There are many rags to riches stories, but perhaps none so compelling as that of Steven Melendez, whose life story is at the heart of a new documentary film, LIFT. It will be screened at 7 pm, July 18, at the Woods Hole Public Library, in the lower level meeting room. Melendez will be in attendance.
The 2022 film, made by Academy Award nominated and PBS documentary filmmaker David Peterson, has been gathering “audience favorite” awards at film festivals across the country. Eleven years in the making, it follows the path of Melendez from his childhood in a homeless shelter in NYC, where he first began studying classical ballet, to his success as an elite professional dancer. Now Artistic Director of the New York Theatre Ballet and its associated LIFT outreach scholarship program, which gave him his start, Melendez is featured throughout the film working with disadvantaged children as he continues to struggle privately with memories of his own past. Revisiting his childhood was “impossibly difficult,” he admits, “more than I could ever have imagined.”
“David, the director, and I got into a lot of very heated discussions,” Melendez recalls, “about what he was and was not allowed to film. I was against him showing some of the reality of my story because I had spent a lot of my young career as a ballet dancer running away from it. I didn’t like being described in reviews as ‘the homeless ballet dancer from an outreach program.’ I was never sure if I was being critiqued for my dancing or for my story.”
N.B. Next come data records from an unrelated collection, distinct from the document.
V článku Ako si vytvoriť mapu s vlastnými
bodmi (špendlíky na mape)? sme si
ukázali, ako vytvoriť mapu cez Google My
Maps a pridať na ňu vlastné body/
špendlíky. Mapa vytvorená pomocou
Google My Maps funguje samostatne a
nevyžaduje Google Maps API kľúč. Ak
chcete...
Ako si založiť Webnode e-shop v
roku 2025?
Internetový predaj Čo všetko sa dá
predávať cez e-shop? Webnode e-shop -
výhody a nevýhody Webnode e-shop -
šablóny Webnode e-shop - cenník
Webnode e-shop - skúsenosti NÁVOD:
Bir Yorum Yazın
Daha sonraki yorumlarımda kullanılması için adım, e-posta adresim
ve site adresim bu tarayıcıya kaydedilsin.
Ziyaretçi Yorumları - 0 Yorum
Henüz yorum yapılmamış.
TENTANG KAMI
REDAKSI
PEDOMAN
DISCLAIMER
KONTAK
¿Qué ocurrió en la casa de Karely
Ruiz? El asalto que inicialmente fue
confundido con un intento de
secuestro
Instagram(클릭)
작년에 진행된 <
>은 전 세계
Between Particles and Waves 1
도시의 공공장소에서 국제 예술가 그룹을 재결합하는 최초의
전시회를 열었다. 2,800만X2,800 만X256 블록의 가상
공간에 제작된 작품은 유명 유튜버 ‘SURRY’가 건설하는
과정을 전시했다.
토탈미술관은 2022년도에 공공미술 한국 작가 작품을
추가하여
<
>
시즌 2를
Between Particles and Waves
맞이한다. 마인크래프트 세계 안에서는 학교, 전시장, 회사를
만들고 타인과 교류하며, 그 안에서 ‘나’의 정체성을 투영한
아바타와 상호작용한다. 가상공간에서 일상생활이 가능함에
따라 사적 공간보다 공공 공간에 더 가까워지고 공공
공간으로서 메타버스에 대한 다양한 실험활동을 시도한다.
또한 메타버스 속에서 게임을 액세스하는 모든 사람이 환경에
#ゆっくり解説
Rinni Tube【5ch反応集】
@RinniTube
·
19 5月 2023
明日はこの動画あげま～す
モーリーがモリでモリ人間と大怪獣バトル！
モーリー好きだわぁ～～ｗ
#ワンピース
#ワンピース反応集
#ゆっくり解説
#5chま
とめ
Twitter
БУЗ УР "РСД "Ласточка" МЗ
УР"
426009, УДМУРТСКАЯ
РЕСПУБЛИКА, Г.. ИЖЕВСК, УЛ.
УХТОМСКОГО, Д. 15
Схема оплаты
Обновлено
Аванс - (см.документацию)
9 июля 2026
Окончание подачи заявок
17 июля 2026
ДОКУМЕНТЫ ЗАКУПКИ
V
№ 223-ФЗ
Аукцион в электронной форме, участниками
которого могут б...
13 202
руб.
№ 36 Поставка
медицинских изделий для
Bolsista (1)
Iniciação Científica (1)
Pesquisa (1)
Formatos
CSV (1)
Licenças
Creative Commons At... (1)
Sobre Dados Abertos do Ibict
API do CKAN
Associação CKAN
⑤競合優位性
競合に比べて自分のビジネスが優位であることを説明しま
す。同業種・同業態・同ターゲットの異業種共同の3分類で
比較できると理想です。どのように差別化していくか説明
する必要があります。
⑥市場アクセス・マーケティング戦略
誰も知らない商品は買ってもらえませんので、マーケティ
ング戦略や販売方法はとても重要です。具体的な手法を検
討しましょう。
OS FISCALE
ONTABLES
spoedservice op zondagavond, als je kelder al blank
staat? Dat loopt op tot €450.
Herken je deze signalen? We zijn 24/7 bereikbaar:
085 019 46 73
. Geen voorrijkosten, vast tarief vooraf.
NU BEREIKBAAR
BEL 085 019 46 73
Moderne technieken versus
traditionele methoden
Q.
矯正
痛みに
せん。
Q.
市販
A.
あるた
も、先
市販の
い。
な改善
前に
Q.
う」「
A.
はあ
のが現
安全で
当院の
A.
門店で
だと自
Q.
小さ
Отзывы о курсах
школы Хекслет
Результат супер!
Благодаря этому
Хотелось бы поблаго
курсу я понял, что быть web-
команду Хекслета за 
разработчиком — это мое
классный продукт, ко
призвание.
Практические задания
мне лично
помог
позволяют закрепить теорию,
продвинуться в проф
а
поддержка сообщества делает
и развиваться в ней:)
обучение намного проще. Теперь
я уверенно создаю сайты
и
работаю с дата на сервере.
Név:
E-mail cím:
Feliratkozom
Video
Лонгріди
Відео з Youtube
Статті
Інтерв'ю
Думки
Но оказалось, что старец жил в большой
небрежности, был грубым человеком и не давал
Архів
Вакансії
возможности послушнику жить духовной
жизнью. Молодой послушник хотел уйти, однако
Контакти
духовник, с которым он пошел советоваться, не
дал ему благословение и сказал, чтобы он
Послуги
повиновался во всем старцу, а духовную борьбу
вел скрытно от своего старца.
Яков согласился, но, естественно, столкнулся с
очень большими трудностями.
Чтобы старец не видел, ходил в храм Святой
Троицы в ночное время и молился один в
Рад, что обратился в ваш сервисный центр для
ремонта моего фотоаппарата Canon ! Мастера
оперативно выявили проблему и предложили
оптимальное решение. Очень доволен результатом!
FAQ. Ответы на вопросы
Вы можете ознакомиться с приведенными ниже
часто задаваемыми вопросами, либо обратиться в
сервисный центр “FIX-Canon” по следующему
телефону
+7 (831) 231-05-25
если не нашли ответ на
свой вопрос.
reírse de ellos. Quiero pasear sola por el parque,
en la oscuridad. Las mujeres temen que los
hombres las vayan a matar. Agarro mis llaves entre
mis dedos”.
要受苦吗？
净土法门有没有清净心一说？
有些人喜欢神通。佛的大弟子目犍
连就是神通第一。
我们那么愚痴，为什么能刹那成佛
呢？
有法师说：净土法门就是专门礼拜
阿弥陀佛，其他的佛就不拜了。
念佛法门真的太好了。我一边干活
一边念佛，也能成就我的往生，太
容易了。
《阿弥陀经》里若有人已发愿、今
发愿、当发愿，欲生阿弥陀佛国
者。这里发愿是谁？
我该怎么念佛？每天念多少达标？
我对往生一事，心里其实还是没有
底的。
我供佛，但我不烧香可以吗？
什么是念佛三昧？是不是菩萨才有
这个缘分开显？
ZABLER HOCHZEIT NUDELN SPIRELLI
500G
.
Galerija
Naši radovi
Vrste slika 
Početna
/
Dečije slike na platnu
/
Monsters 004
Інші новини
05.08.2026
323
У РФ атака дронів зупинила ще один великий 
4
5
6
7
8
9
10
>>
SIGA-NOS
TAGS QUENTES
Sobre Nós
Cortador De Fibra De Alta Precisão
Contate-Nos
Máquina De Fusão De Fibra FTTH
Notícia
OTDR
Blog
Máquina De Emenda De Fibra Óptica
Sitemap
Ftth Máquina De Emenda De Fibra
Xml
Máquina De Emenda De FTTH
Peterson began making the documentary just as Melendez was building his reputation internationally as a dancer. “Nobody in Japan, Estonia or South America where I was dancing knew anything about my background,” he says, “and I was nervous that the material in the film was somehow going to undo all the work I had done as a dancer.”
Then, because of injury, he had to stop dancing. Suddenly, he says, none of his worries mattered anymore. There were no more reviews coming, no more critics watching, and he realized his story might provide a role model for young people at risk. He began sharing private memories from his childhood with Peterson, even suggesting things to include in the film.
He admits to struggling even now with an identity question. “When I was younger, I was always trying to figure out, aside from being a homeless child, who I was. Then, in the classical ballet world I struggled with how to fit into a predominantly white ecosystem. Not only was I the only person of color in a lot of the organizations I worked in, I’m also a straight man, which a lot of people outside the ballet world find strange. I became really unsure of myself.” He believes one of the reasons he enjoyed ballet so much was that when he put on costumes and makeup, he knew exactly who the characters were that he was portraying onstage. “But when I’d come back to the dressing room, it was just me and the guy in the mirror. It was scary sometimes.”